Do you know where your two-factor Recovery Key is? For those unaware, when you turn on the two-factor authentication, you receive a Recovery Key, which is the ultimate tool to access your digital life (aka Apple ID) in case you forget your password or your account is the target of a hacking attack.
Why is this so important? The Next Web’s Owen Williams has a horror story: he got locked out of his Apple account because the above scenario happened to him. Someone tried to hack his account, and the two-factor authentication did its job: it protected his account, but it also disabled his Apple account for security reasons.
The only solution to recover his digital life — seven years of purchase history and all of the important info connected to that Apple ID — was to enter the Recovery Key he received when enabling the two-factor authentication.
Well, that’s no problem, you may say, let’s enter the key — if you have it at hand, of course. Because if you don’t, you are screwed. Apple’s latest security measures lock you out of your own account, because after several failed attempts you cannot use your trusted device anymore. Just the key. This is something Apple doesn’t tell you, so you better be cautious with that security key.

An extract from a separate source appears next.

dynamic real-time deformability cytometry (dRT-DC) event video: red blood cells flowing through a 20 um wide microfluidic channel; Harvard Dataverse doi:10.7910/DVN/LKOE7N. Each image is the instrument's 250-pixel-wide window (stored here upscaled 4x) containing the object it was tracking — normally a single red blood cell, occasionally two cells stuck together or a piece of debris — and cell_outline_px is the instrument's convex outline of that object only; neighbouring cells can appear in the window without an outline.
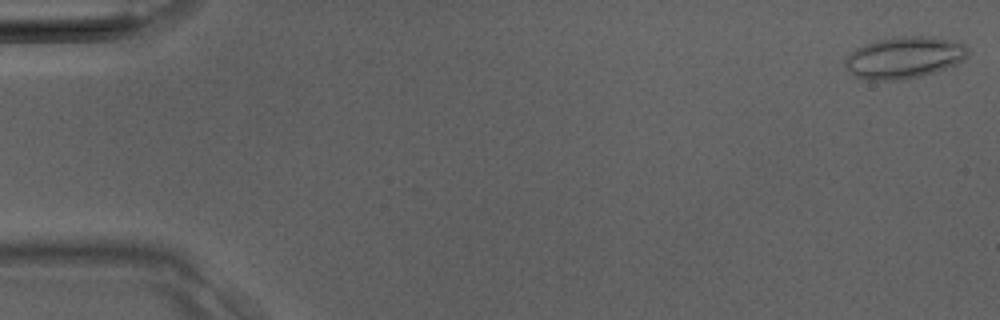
{"species": "Egyptian fruit bat (a non-hibernating species)", "species_latin": "Rousettus aegyptiacus", "temperature_condition": "room temperature", "stored_images_in_passage": 38, "camera_frame_rate_fps": 3000, "um_per_image_px": 0.085, "animal": {"sex": "male"}, "frame": {"image": 1, "passage_image": 1, "time_ms": 0.0, "image_size_px": [1000, 320], "cell_outline_px": [[968, 56], [964, 60], [956, 64], [920, 76], [904, 80], [868, 80], [856, 76], [844, 64], [844, 60], [848, 52], [864, 44], [876, 40], [904, 36], [940, 36], [956, 40], [964, 44], [968, 48]], "centroid_in_image_um": [76.88, 4.87], "position_along_channel_um": 8.1, "area_um2": 30.11}}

When I headed to the account recovery service, dubbed iForgot, I discovered that there was no way back in without my recovery key. That’s when it hit me; I had no idea where my recovery key was or if I’d ever even put the piece of paper in a safe place. I’ve moved since I set up two-factor on iCloud.

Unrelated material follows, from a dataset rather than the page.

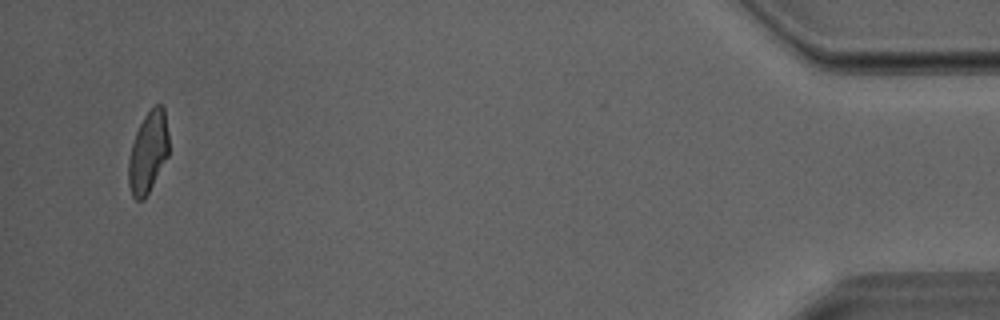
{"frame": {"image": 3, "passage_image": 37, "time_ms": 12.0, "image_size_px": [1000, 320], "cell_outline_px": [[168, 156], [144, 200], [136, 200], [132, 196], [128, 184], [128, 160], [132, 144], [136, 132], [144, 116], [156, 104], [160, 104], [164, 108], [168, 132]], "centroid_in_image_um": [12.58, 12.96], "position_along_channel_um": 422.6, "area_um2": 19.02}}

You can forget about calling Apple or using your Apple connections to access your account. If you have lost that code, the only advice you get is to create a new Apple ID.
Apple support told me that the security lock doesn’t expire, so there’s no way to get around requiring the key, even though its support site says you can use trusted devices. You’re simply not given that option when your account is locked.
So, once again: do you know where your Recovery Key is?